### BRANO DA LEGGERE
Un mio autoritratto? Avrei voluto avere i capelli della venere di Botticelli, il sorriso della Gioconda, gli occhi alla Picasso, il collo alla Modigliani, i colori di Matisse, il corpo scolpito da Canova e la grazia delle muse Preraffaellite; avrei voluto essere di una bellezza fredda e smaltata alla Otto Dix per giocare una partita a scacchi con Duchamp in un bar dalla grande vetrina come quelli di Hopper. Per il futuro mi piacerebbe rimanere impressa come un’icona pop di Warhol e volare nell’altrove come gli amanti di Chagall.

domenica 6 maggio 2012

L'ABC di Marcel Broodthaers @MAMbo

Proprio oggi chiude al MAMbo la mostra dedicata a un grande artista del XX secolo, 
Marcel Broodthaers.




Sinceramente non sapevo che mostra aspettarmi, in primis soprattutto perché Broodthaers è un artista che non conoscevo affatto bene, diciamo pure che il suo nome non è troppo "divizzato" o ben sponsorizzato, non ho mai trovato libri, troppi articoli a lui dedicati e non ne ho sentito mai troppo parlare.
Ho letto recentemente un articolo sulla mostra su Flash Art, qualcosa su Artribune, e poi mi sono un pò documentata cercando immagini o testi sul web.

### DATI

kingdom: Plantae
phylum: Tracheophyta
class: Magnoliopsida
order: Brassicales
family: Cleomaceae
...
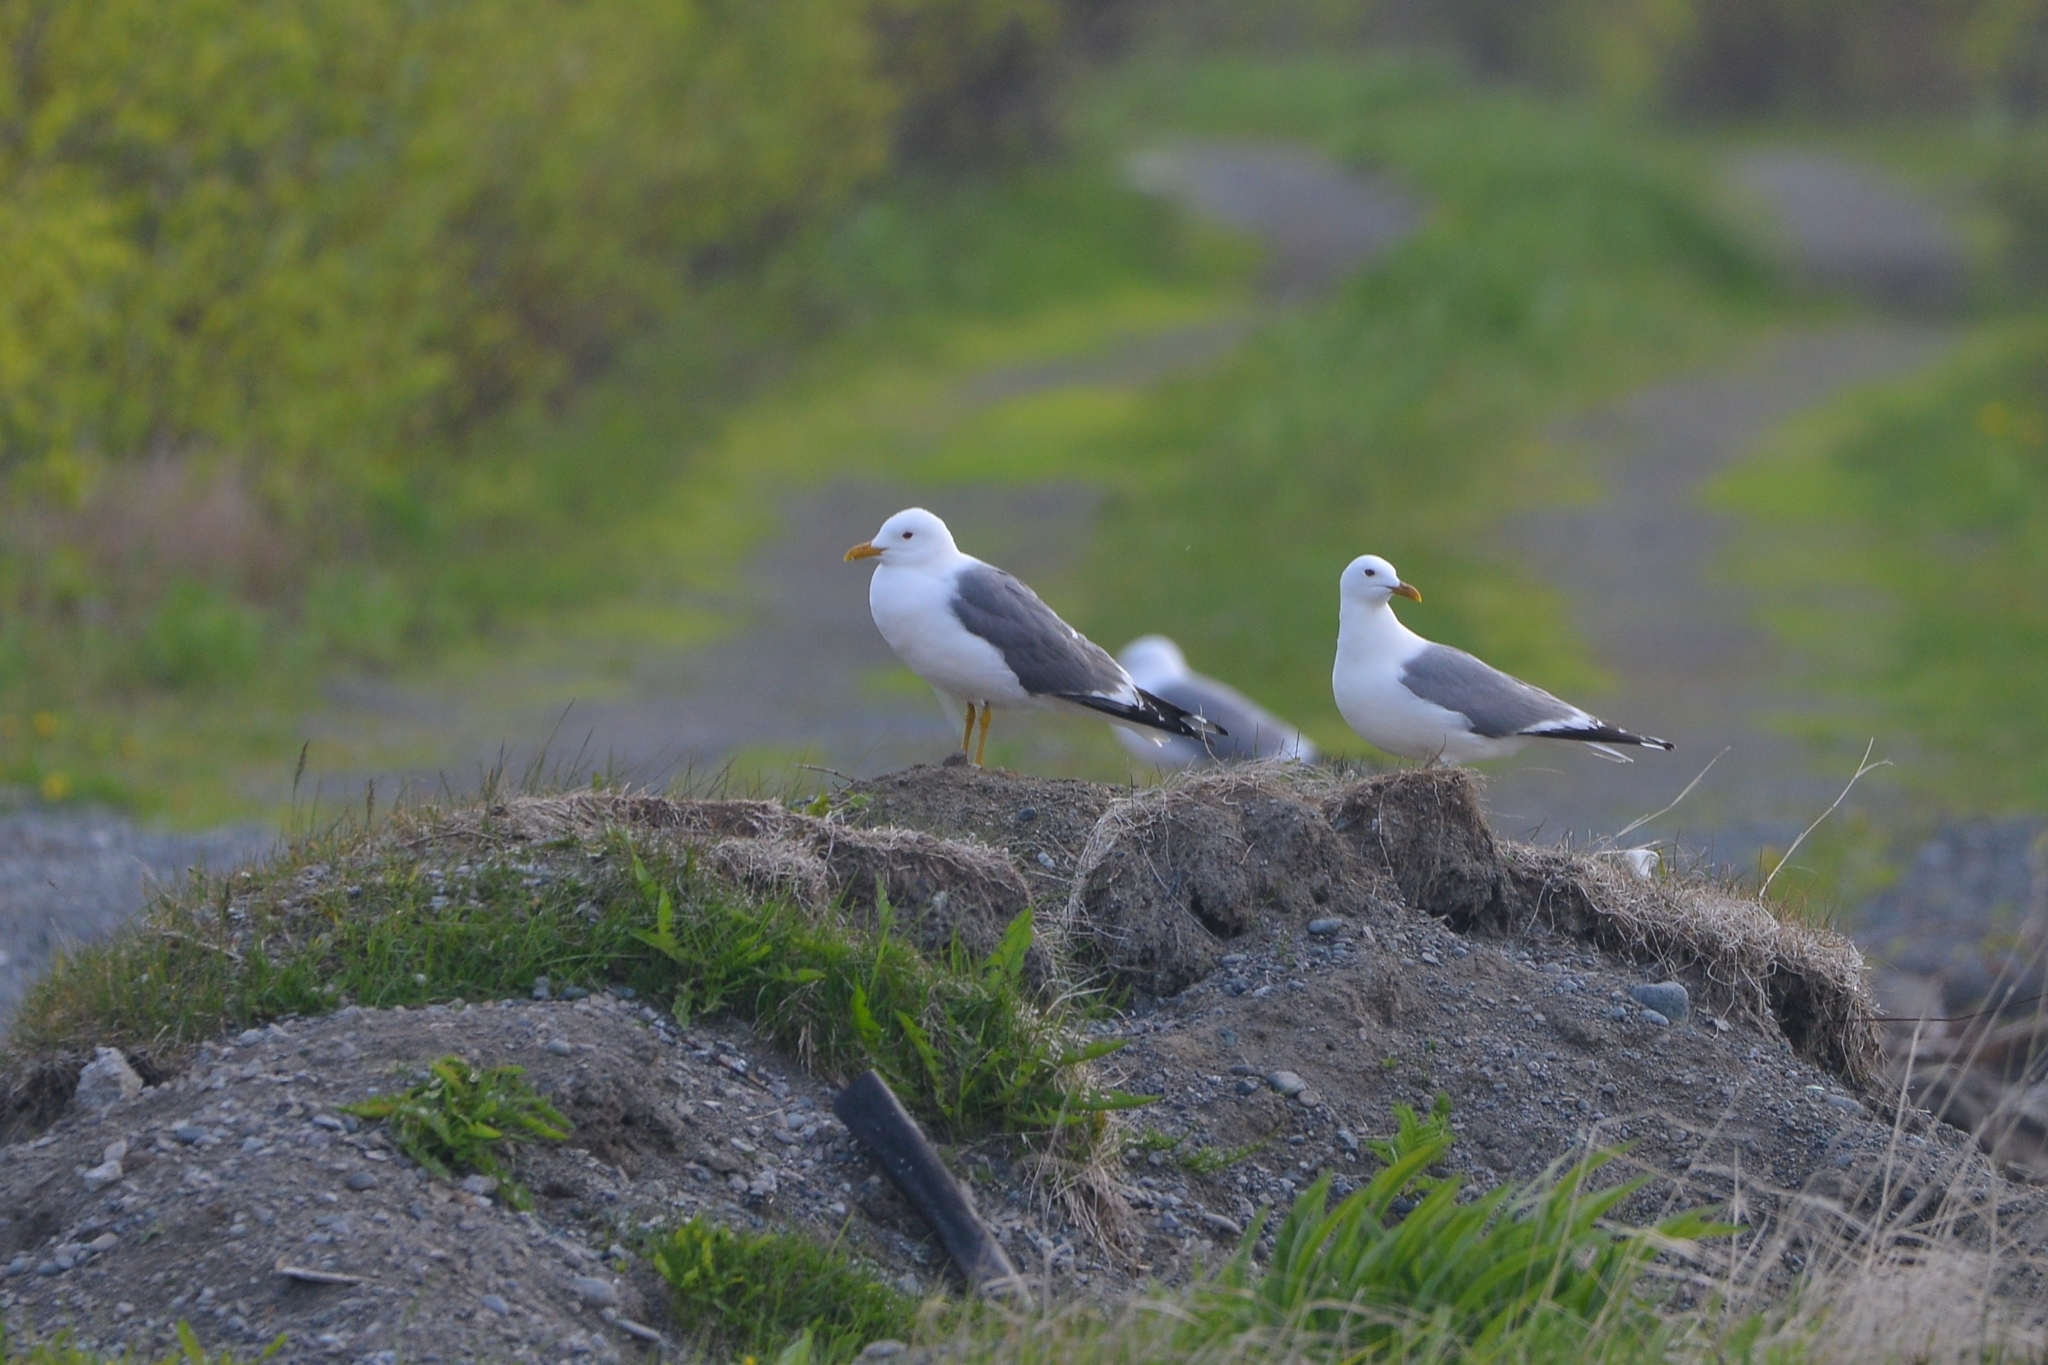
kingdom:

### CONSEGNE RICHIESTE
a) Trascriva dal brano sulla mostra di Marcel Broodthaers la parte compresa tra "Ho letto recentemente" e "testi sul web.", estremi inclusi.
b) Secondo il brano sulla mostra di Marcel Broodthaers, in quale museo si tiene l'esposizione dedicata all'artista?
c) Prosegua il brano sulla mostra di Marcel Broodthaers dal punto in cui si interrompe.

### RISPOSTE IN ORDINE
a)
Ho letto recentemente un articolo sulla mostra su Flash Art, qualcosa su Artribune, e poi mi sono un pò documentata cercando immagini o testi sul web.

b) Al MAMbo.

c)
Spero invece che questa mostra abbia raggiunto una fetta di pubblico sufficiente in modo da diffondere il più possibile il nome di questo grande ed interessante artista, che merita, merita veramente un momento (e anche di più) di attenzione.
Mi sono chiesta durante e a fine mostra, come possiamo etichettare o definire un artista come Broodthaers? 
Io lo definirei concettuale, un pò narrative, un dada-surrealista in grado di fornire spunti interessanti di riflessioni utilizzando scrittura, filmati, ready-made, installazioni, tutte tecniche cioè che nel contemporaneo impazzano.
La mostra iniziava con Un jardin D'Hiver del 1974 uno spazio dove trovano sistemazione piante (palme), sedie, disegni di animali e proiezioni filmiche inerenti. 
L'effetto era quello di trovarsi in una specie di spicchio di oasi o serra protetta, dove al posto di animali concreti troviamo disegni in bianco e nero di animali vari.




Proseguendo la mostra si intuisce immediatamente dove il pensiero di Broodthaers tendesse.
La scrittura. La passione per la scrittura. Il suo lavoro è una riflessione continua sulla costruzione e decostruzione sul senso, portando la scrittura stessa a statuto di mera immagine.
I suoi continui rimandi a Magritte, uno che diciamolo con il lavoro Ceci n'est pas un pipe ci ha fatto riflettere molto sul rapporto immagine, oggetto, senso, parola.
Nella mostra infatti erano presenti il video Ceci ne serait pas un pipe, e altre stampe su tavolette metalliche dove pipe e lettere sono sovrane.




Sicuramente una delle opere che mi hanno colpita di più è Salle Blanche (1975), un'installazione dove viene riproposta una stanza interamente bianca e vuota.



Vuota apparentemente perché al suo interno, su pareti, soffitto, pavimento sono scritte in nero parole, le parole che sostituiscono gli oggetti fisici. Ed ecco, è qui la grandezza della sua ricerca, sostituire con il noumeno il fenomeno, creare lo spazio della scrittura, non a caso titolo della mostra.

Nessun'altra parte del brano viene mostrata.